I genitori riescono a governare questa deriva?
No. Non sanno più regalare ai bambini l’esperienza di una cena in cui si parla. I ragazzi non sanno letteralmente cos’è. Trovano “comodo” confrontarsi con l’IA perché non hanno accesso all’alternativa: nessuno ha presentato loro la possibilità di sviluppare passioni e interessi che potrebbero essere sicuramente più interessanti. Un ragazzo appassionato di musica, di disegno o di trekking difficilmente si può entusiasmare all’IA.

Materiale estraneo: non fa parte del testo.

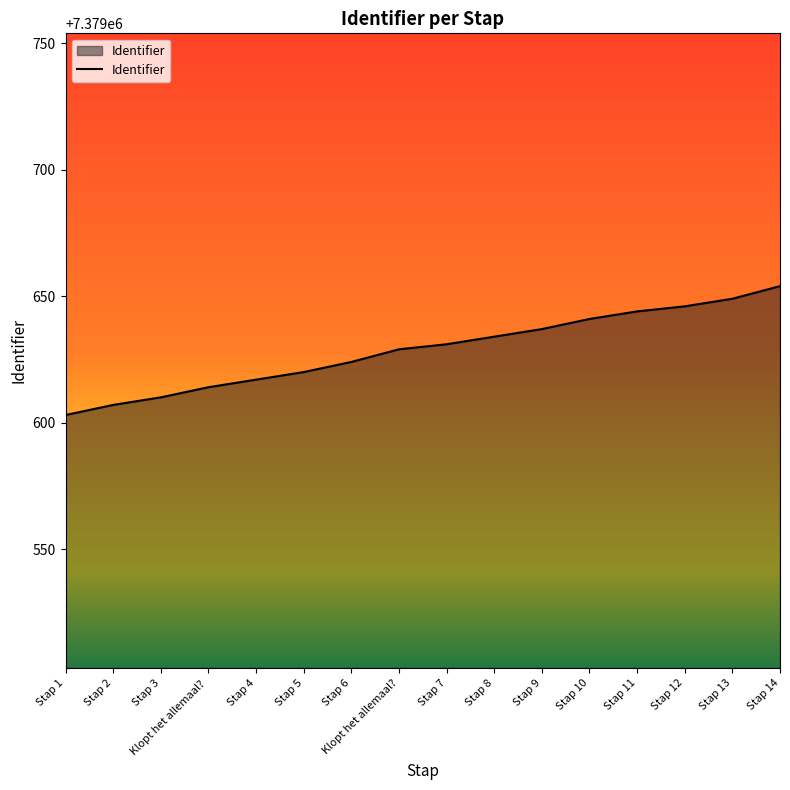

Which label corresponds to the largest value in the chart?

Stap 14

Però i genitori si affannano a portare i figli a fare nuoto, calcio, scherma: “contenitori” per la socializzazione e l’esperienza.
La maggior parte dei ragazzi non ha imparato a creare rapporti solidi, intimi: vengono semplicemente “addestrati allo sport”: in piscina o sul campo da calcio o sul campo da tennis si sviluppano molto spesso pure dinamiche di competizione.
Non accadeva lo stesso con le generazioni passate, magari in modo diverso?
Assolutamente no. Noi in un certo senso siamo stati naturalmente “obbligati” a sviluppare le nostre capacità relazionali perché non c’era altro: si giocava in cortile, per strada. Avevamo delle regole. Gli insegnanti erano un’autorità riconosciuta. Oggi c’è una distruzione della struttura sociale che apre spazi potenzialmente infiniti all’IA.
Non si corre il rischio, sottraendo l’accesso alla tecnologia e ai chatbot, di non preparare i bambini a un mondo nuovo che, in fondo, è questo?
Non si tratta di sottrarre, ma di insegnare un uso intelligente. Intanto non bisognerebbe esporre i bambini all’utilizzo delle tecnologie prima dei sei-sette anni: fino ad allora deve essere permesso loro di sperimentare tutti i sensi. Mentre si dovrebbe consentire un uso estremamente limitato fino all’adolescenza.
In generale ne emerge un quadro sconfortante.
Sì, ma non irrimediabile. La prima rivoluzione dovrebbe essere fatta dai genitori. Molti passano le serate sul divano consultando il cellulare invece di dialogare. Chiaro che poi i bambini prendono l’esempio. Entrino in gioco. Recuperino la tendenza naturale alla creatività, alla curiosità, alla spiritualità. Non ci vuole un impegno clamoroso. Si cominci da qui: dalle piccole cose.